6’lı masanın mühendisleri olarak gördüğüm Babacan ve Davutoğlu’nun açıklamaları Kılıçdaroğlu’na “Masadaki her genel başkan eşittir ve cumhurbaşkanı yardımcısı olacak” dedirtti. Ancak başka bir sorun hâlâ masada. Akşener’in cumhurbaşkanı adaylığından feragat etmesinin açıklaması başbakan olacağı idi. Bunun formülü de seçilen cumhurbaşkanının ilk yardımcısına başbakan kadar yetki vermesiydi.
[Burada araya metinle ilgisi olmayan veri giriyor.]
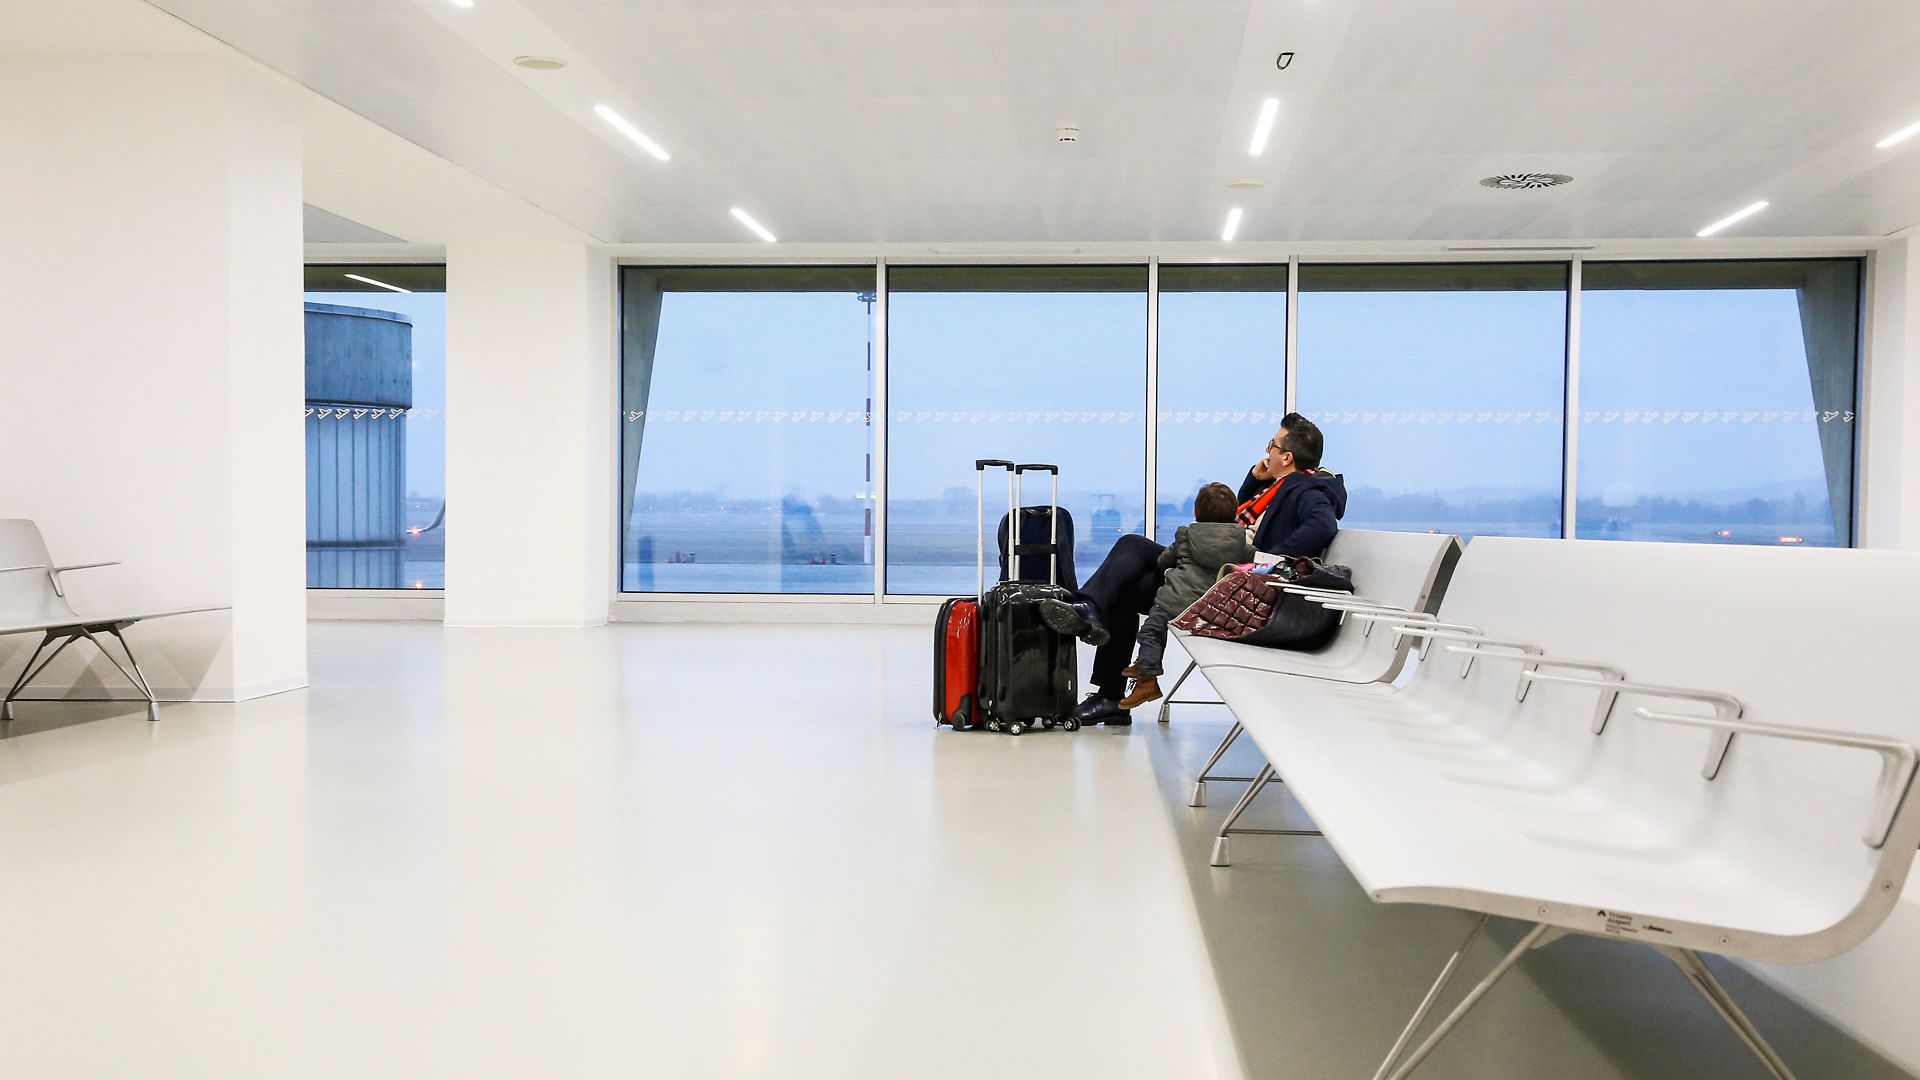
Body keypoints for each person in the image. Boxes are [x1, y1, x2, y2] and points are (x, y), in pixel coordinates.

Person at [1039, 414, 1347, 726]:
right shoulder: (1276, 487)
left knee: (1132, 547)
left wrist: (1267, 561)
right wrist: (1255, 477)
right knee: (1128, 580)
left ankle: (1094, 631)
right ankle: (1107, 684)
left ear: (1287, 457)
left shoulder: (1307, 490)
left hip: (1231, 587)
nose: (1267, 451)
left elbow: (1322, 526)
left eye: (1272, 445)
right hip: (1217, 577)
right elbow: (1231, 521)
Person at [1112, 483, 1252, 710]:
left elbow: (1163, 561)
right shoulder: (1240, 542)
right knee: (1154, 632)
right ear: (1234, 513)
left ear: (1196, 512)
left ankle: (1147, 680)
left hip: (1177, 601)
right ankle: (1145, 668)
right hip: (1215, 607)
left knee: (1151, 632)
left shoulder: (1186, 535)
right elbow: (1252, 560)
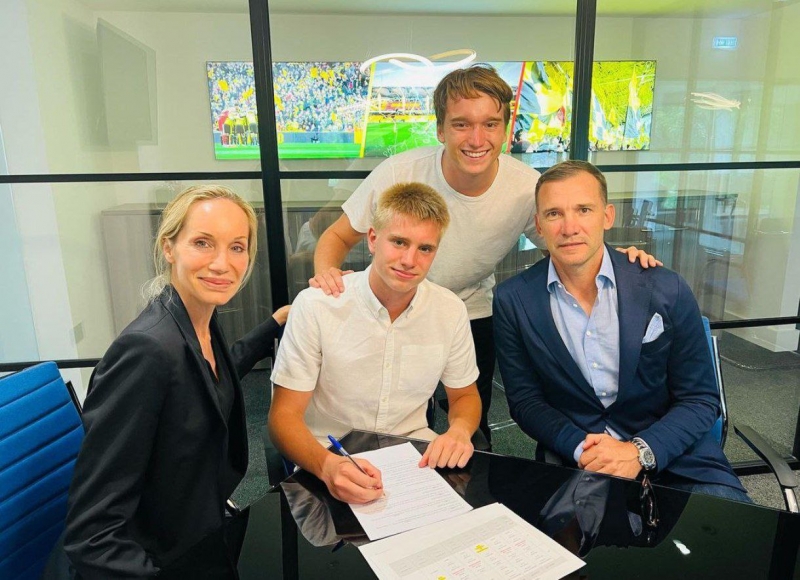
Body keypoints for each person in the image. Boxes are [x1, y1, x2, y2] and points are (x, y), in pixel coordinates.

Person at [310, 64, 657, 445]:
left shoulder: (526, 188)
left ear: (504, 130)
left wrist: (619, 262)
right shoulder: (399, 172)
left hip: (469, 310)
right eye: (461, 124)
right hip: (393, 304)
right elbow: (336, 236)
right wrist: (328, 278)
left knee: (470, 424)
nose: (477, 139)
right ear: (440, 130)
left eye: (490, 124)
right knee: (390, 418)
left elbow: (568, 247)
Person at [64, 185, 290, 579]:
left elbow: (205, 380)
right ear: (169, 248)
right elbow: (92, 533)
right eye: (203, 243)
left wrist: (273, 325)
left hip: (199, 528)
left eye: (237, 247)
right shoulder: (146, 351)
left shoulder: (198, 321)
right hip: (158, 558)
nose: (222, 263)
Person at [493, 160, 749, 501]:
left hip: (680, 460)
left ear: (607, 216)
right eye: (554, 214)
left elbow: (700, 398)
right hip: (582, 462)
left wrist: (638, 452)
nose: (569, 227)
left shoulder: (664, 287)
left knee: (730, 534)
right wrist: (583, 449)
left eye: (584, 210)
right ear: (539, 225)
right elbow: (526, 402)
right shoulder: (513, 300)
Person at [269, 182, 481, 504]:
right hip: (328, 454)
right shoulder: (317, 306)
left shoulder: (449, 310)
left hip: (414, 458)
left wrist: (459, 431)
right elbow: (283, 417)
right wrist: (327, 466)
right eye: (399, 242)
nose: (409, 260)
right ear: (372, 239)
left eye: (425, 249)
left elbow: (464, 395)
Böylece masada sadece adaylıklar değil iktidar paylaşımına dair iki rakip formül yarışıyor.
- A- Cumhurbaşkanı adayı olamayan genel başkanların eşit yetkilerde cumhurbaşkanı yardımcısı olduğu model .
- B- İlk cumhurbaşkanı yardımcısının başbakan kadar yetkilendirildiği formül. Kılıçdaroğlu, alacağı oya bakmadan genel başkanları eşit ilan ederken Akşener’in talebine hayır demiş oldu mu?
Masadaki program, kurul ve yol haritası gibi bütün mühendislik çabaları cumhurbaşkanı adaylıkları netleştiğinde oluşacak hareketlenmeyi yönetmek için yapılan tahkimatlar. Asıl yarış adaylar netleştiğinde başlayacak ve yapılan tahkimatların bir işe yarayıp yaramadığı görülecek. Muhalefet, Cumhurbaşkanı Erdoğan’ın temsil ettiği güçlü ve etkin liderlik karşısına “koordinatör” iddialı bir aday ve “masa desteği” ile çıkma niyetinde. Bu kişi siyasi tabanı olmayan birisi olursa parti başkanları arasındaki çekişmeden bunalacak bir sekretere döner. Aday masadaki parti başkanlardan birisi olursa kaçınılmaz şekilde kendisini ve partisini diğer parti başkanları ve partileri aleyhine güçlendirir. Yani “adayın kim olduğu değil geçiş süreci ve ortak politikalar önemli” argümanının karşılığı yok. Kılıçdaroğlu mu, Akşener mi, Yavaş mı, Babacan mı pekâlâ çok fark eder? Son bir husus da 6’lı masanın koordinatör adayının Herkül gibi bir güç ve kabiliyete sahip olması gerektiği. Öyle ya, stratejik kararlarda eşitleri arasında sürekli bir konsensüs üretebilecek, genel başkanların egosunu koordine edebilecek ve dahası 6 partinin rakip politika ve çıkarlarını ortaklaştıracak.